Это было вечером. Даже ветер в тот день казался раздражённым. Он швырял листья о стекло, хлопал дверью общего коридора в общежитии, будто подслушивал разговор и не выдержал. В комнате пахло мокрыми кедами, чипсами и несказанным.


Айлен стояла у окна, прижимая к груди блокнот. В нём были её наброски – портреты, тени, слова, которые никто не должен был читать. Особенно Тоби.


– Ты уже целый день молчишь, – сказал он, подкидывая мячик от настольного тенниса в ладонь и обратно. Щелчок. Щелчок. Как метроном перед взрывом.

– Потому что, когда я говорю, ты не слышишь.

– А, ну началось.


Он встал, прошёлся по комнате, будто в ней не было стен, только углы, в которые можно загонять человека. Айлен крепче сжала блокнот.

– Я устала, Тоби. От этих поверхностных разговоров, от твоих друзей, от этой… гонки без смысла.

Он скривился:

– Поверхностных? Это ты с утра до ночи пялишься на Роуэна, как на икону! Даже не скрываешь! Может, ты и устала, потому что слишком занята фантазиями о своём благородном преподе?


Айлен резко повернулась к нему. Впервые – резко.

– Не смей.

– Что – не смей? Говорить правду?

– Это не правда. Это твой страх. Ты чувствуешь, что теряешь контроль. Что я больше не та, кого можно держать на поводке.

– Поводке?! Да ты, блин, просто зазналась! Считаешь себя такой умной, такой «тонкой душой»! Ты всё усложняешь, Айлен. Жизнь – это просто тусовки, спорт, секс. А ты вечно ковыряешься в себе, в других, в картинках, в книгах…

– Потому что мне не хватает настоящего, – перебила она. – И знаешь, я больше не хочу жить по твоим лекалам. Я не хочу быть девчонкой на твоём фоне. Я хочу быть собой.


Тишина после этих слов была плотной, как в зале перед выстрелом стартового пистолета. Потом Тоби сжал кулаки.

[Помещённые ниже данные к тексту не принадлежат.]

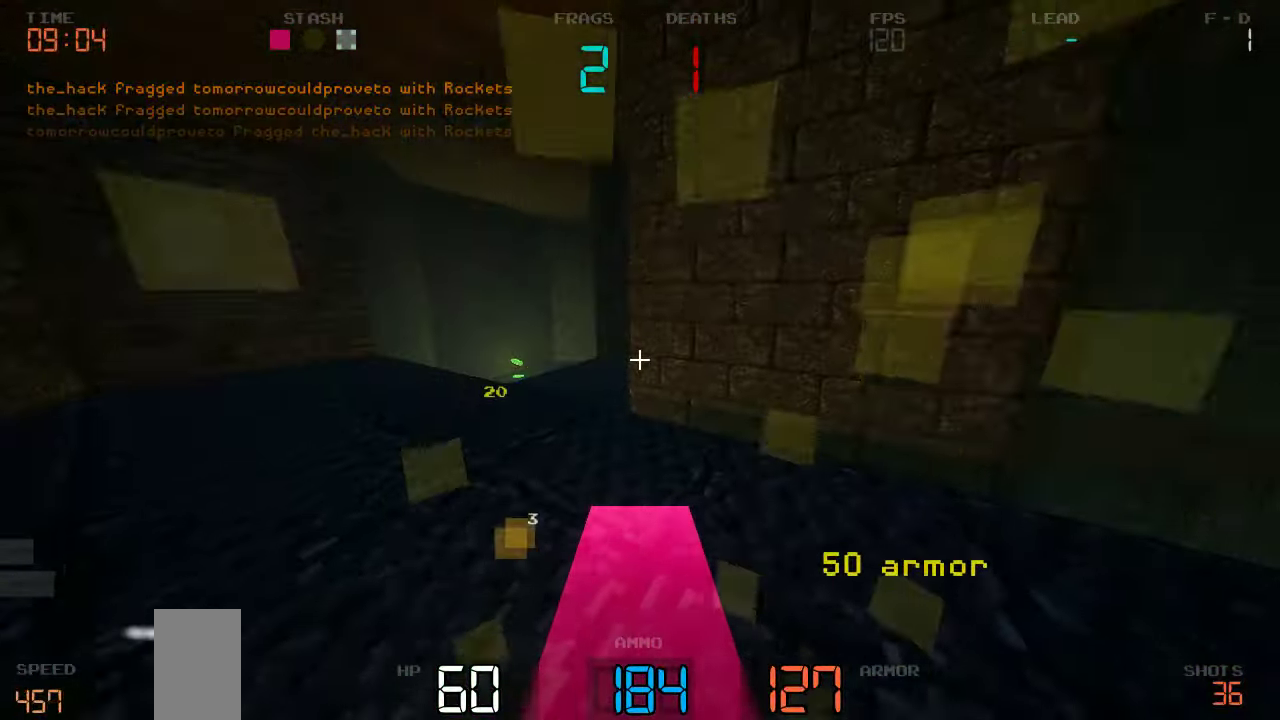
{"keys": ["a", "w"], "events": [[150, "a", "up"], [333, "a", "down"]]}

– Так ты уходишь? Из-за него?


Айлен не ответила сразу. Она смотрела в окно. Дождь начинал накрапывать, стекло стало мутным. Она вспомнила, как Маркус когда-то на лекции сказал: «Часто мы путаем источник света с тем, на кого он падает». Может, она и правда путает. Но она больше не могла оставаться в темноте.

– Я ухожу, потому что ты больше не слышишь меня. Даже если бы не было Маркуса.


Тоби стоял, будто его ударили в грудь. Беззвучно. Его гордость пыталась что-то сказать, но рот не слушался. Потом он выдохнул:

– Ты ещё пожалеешь.

– Возможно. Но это будет мой выбор.


Она взяла пальто, блокнот и вышла, не захлопнув за собой дверь. Пусть сам решит – закрывать или оставить открытой.


В ту ночь она бродила по улицам рядом с Темзой. Лужи отражали фонари, будто мир сам плакал и не знал, как остановиться. Её ботинки промокли. Пальцы в карманах дрожали.


Она не звонила никому. Ни подруге Софи, ни матери, ни брату. Она была одна. И в этой пустоте вдруг проступила тихая ясность – лучше быть одинокой, чем чужой рядом с тем, кто не видит тебя.


Телефон завибрировал. Сообщение от Тоби:

"Надеюсь, он стоит того."


Она не ответила. Просто стерла его номер. Не из злости – из необходимости. И пошла дальше, сквозь дождь, в ночь, где никто её не ждал.


Но в какой-то момент – среди шума дождя, запаха мокрого асфальта и холода – она подумала о Маркусе. Не как о преподавателе. Не как о мужчине. А как о человеке, который однажды сказал: «Ты не должна понимать всё сразу. Иногда достаточно чувствовать».


И в этот момент она просто шла. Без плана. Без цели. Но впервые – честно.


3. Профессор Маркус Роуэн: как будто не замечает

Маркус Роуэн всегда был человеком, которого трудно прочитать. Его движения – точные, как мазки по холсту, взгляд – пристальный, но будто сквозь. Он говорил мало, но каждое слово весило. В колледже его побаивались, хотя он никогда не повышал голос. Просто рядом с ним было невозможно спрятаться – перед ним как будто обнажалась не только форма, но и суть.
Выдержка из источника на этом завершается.